Saved data entries:
----------------

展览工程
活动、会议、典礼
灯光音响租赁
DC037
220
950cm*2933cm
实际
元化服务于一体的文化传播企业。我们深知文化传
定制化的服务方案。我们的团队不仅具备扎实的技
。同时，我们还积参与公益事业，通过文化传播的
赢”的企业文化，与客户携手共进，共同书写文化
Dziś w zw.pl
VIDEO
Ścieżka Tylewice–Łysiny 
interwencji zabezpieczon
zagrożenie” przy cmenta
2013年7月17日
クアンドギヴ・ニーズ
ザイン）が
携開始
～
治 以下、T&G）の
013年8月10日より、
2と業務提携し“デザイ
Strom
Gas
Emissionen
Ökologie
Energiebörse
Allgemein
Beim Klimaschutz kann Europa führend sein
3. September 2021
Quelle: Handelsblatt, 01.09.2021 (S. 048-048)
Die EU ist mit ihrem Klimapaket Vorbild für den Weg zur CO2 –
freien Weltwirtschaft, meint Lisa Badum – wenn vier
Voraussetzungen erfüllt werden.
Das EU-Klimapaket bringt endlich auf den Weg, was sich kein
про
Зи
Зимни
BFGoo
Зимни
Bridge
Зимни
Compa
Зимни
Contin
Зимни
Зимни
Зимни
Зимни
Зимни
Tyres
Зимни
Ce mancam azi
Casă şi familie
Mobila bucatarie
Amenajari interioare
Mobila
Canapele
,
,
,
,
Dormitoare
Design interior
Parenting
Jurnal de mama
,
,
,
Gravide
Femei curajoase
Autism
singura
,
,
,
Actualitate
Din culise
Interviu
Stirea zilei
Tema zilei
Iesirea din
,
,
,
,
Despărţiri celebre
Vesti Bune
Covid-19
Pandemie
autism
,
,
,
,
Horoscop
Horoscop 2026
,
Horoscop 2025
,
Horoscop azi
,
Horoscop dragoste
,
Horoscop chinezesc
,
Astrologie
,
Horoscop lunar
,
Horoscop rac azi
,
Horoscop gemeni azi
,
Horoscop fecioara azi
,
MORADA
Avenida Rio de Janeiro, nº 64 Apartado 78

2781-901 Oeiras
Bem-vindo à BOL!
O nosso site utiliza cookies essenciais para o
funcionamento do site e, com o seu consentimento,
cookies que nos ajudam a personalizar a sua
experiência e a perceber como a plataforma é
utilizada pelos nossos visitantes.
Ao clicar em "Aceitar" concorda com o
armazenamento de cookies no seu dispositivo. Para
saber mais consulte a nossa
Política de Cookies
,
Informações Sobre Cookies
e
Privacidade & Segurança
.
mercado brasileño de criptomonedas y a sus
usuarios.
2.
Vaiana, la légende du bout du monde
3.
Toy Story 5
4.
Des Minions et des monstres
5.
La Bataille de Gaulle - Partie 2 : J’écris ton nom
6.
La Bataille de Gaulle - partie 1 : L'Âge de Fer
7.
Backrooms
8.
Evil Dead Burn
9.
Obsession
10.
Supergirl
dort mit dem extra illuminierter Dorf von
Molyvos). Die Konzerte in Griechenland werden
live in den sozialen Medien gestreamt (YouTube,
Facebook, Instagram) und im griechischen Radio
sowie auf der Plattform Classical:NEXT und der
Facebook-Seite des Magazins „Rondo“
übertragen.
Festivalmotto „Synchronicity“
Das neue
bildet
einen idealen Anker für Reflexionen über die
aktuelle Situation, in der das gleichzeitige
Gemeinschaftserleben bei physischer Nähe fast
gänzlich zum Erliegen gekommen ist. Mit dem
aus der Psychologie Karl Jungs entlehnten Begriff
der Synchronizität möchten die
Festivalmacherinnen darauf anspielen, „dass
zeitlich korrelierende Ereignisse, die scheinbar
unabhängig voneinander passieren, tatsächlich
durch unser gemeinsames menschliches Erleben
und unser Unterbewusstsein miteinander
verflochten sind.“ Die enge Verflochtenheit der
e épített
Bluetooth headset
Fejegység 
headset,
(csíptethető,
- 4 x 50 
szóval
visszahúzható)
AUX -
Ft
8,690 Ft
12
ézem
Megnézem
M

----------------

TASK PROMPT: Print the lines from the first one through the line containing "Avenida Rio de Janeiro, nº 64 Apartado 78", inclusive.

ANSWER AREA:
展览工程
活动、会议、典礼
灯光音响租赁
DC037
220
950cm*2933cm
实际
元化服务于一体的文化传播企业。我们深知文化传
定制化的服务方案。我们的团队不仅具备扎实的技
。同时，我们还积参与公益事业，通过文化传播的
赢”的企业文化，与客户携手共进，共同书写文化
Dziś w zw.pl
VIDEO
Ścieżka Tylewice–Łysiny 
interwencji zabezpieczon
zagrożenie” przy cmenta
2013年7月17日
クアンドギヴ・ニーズ
ザイン）が
携開始
～
治 以下、T&G）の
013年8月10日より、
2と業務提携し“デザイ
Strom
Gas
Emissionen
Ökologie
Energiebörse
Allgemein
Beim Klimaschutz kann Europa führend sein
3. September 2021
Quelle: Handelsblatt, 01.09.2021 (S. 048-048)
Die EU ist mit ihrem Klimapaket Vorbild für den Weg zur CO2 –
freien Weltwirtschaft, meint Lisa Badum – wenn vier
Voraussetzungen erfüllt werden.
Das EU-Klimapaket bringt endlich auf den Weg, was sich kein
про
Зи
Зимни
BFGoo
Зимни
Bridge
Зимни
Compa
Зимни
Contin
Зимни
Зимни
Зимни
Зимни
Зимни
Tyres
Зимни
Ce mancam azi
Casă şi familie
Mobila bucatarie
Amenajari interioare
Mobila
Canapele
,
,
,
,
Dormitoare
Design interior
Parenting
Jurnal de mama
,
,
,
Gravide
Femei curajoase
Autism
singura
,
,
,
Actualitate
Din culise
Interviu
Stirea zilei
Tema zilei
Iesirea din
,
,
,
,
Despărţiri celebre
Vesti Bune
Covid-19
Pandemie
autism
,
,
,
,
Horoscop
Horoscop 2026
,
Horoscop 2025
,
Horoscop azi
,
Horoscop dragoste
,
Horoscop chinezesc
,
Astrologie
,
Horoscop lunar
,
Horoscop rac azi
,
Horoscop gemeni azi
,
Horoscop fecioara azi
,
MORADA
Avenida Rio de Janeiro, nº 64 Apartado 78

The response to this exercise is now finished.